65. A fabric comprising:

about 30-80%, by weight, of a FR fiber component comprising: a first FR fiber component, comprising at least one fiber selected from the group consisting of modacrylic, fluoropolymer, polybenzimidazole (PBI), and copolymers thereof, and combinations thereof that is hydrophobic, and a second thermally shrink resistant FR fiber that is present at a level of at least 10% by weight of the total fiber blend;

about 10-35%, by weight, based on the total weight of the fiber blend, of a comfort fiber component comprising at least one material selected from the group consisting of cellulose, cellulose derivatives, wool, and combinations thereof; and

about 5-25%, by weight, based on the total weight of the fiber blend, of at least one structural fiber component comprising at least one polymer selected from the group consisting of aramid fiber, melamine fiber, nylon fiber, structural carbon fiber, polyacrylonitrile fibers and combinations thereof.

66-74. (canceled)

75. A fiber blend, comprising:

about 55%, by weight, based on the total weight of the fiber blend, of a FR fiber component that is not thermally shrink resistant;

about 20%, by weight, based on the total weight of the fiber blend, of a thermally shrink resistant FR fiber component;

about 15%, by weight, based on the total weight of the fiber blend, of a comfort fiber; and

about 10%, by weight, of para-aramid fiber structural fiber component.
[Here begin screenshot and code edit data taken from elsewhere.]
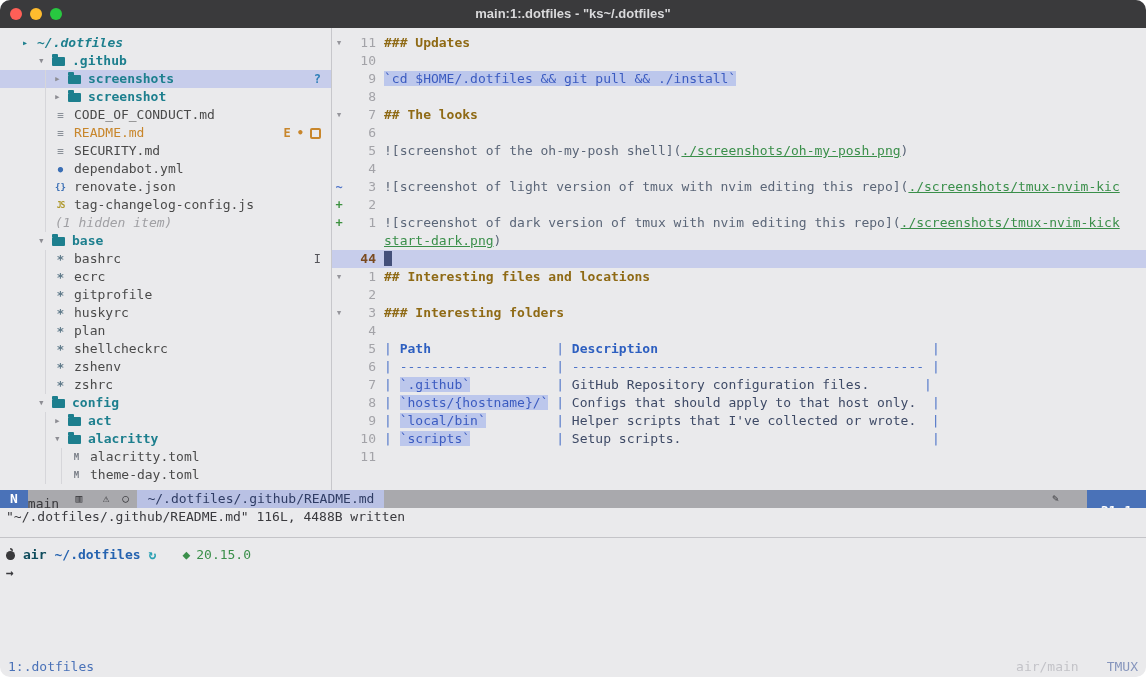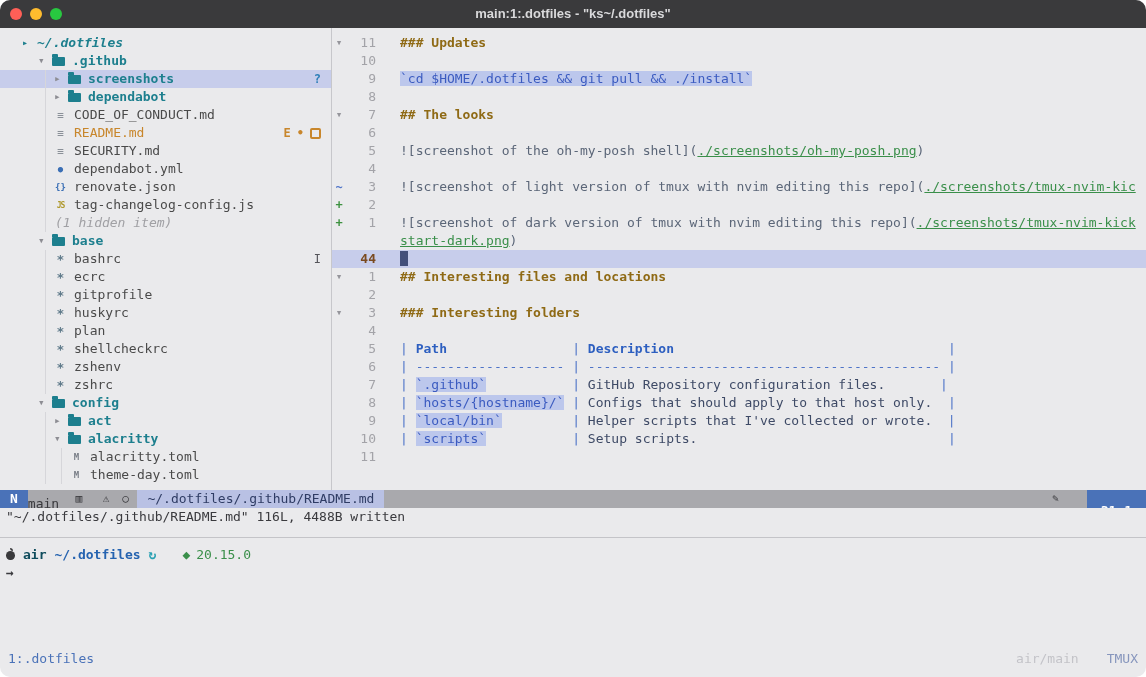--- a/index.html
+++ b/index.html
@@ -56,7 +56,7 @@
   .fold.chg{color:var(--sign-change,#4f74c8);font-weight:700;font-size:12px;}
   .lnum{flex:0 0 30px;text-align:right;color:var(--line-num,#a3a3a8);}
   .eline.current .lnum{color:#7a4a20;font-weight:700;}
-  .ltext{margin-left:24px;flex:1;min-width:0;overflow:hidden;}
+  .ltext{margin-left:8px;flex:1;min-width:0;overflow:hidden;}
   .cursor{display:inline-block;width:8px;height:15px;background:#44507a;vertical-align:-3px;}
   .sg-h{color:var(--heading,#8f6a15);font-weight:700;}
   .sg-cs{color:var(--code-blue,#3b5bc0);background:var(--code-bg,#bcc7ec);}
76. A fiber blend, comprising:

about 55%, by weight, based on the total weight of the fiber blend, of modacrylic and 20% by weight, based on the total weight of the fiber blend, of acrylic FR fiber;

about 15%, by weight, based on the total weight of the fiber blend, of cotton; and

about 10%, by weight, based on the total weight of the fiber blend, of para-aramid fiber.

77. A yarn comprising the fiber blend of claim 2, wherein said FR fiber component, said comfort fiber component, and said structural fiber component are intimately blended.

78. A fabric comprising the yarn of claim 77.

79. A fabric of claim 78, wherein the fabric is a twill weave.

80. A fabric of claim 78, wherein the fabric is a knit.

81-85. (canceled)

86. The fabric of claim 78, wherein said fabric has a basis weight of less than about 8.0 ounces/square yard (OPSY).

87. (canceled)

88. The fabric of claim 78, wherein said fabric is woven.

89. (canceled)

90. A garment comprising the fabric of claim 78.

91. A garment of claim 90, wherein said fabric forms at least one outer portion of said garment.

92. A garment of claim 90, wherein said garment is outerwear.

93. A garment of claim 90, wherein said outerwear is a coat, coverall, overall, shirt, or pants.

94. (canceled)

95. A yarn comprising the fiber blend of claim 38, wherein said FR fiber component, said comfort fiber component and said structural fiber component are intimately blended.

96. A fabric comprising the yarn of claim 95.

97. The fabric of claim 96, wherein the fabric is a twill weave.

98. The fabric of claim 96, wherein the fabric is a knit.

99. The fabric of claim 96, wherein said fabric is woven.

100. A garment comprising the fabric of claim 96.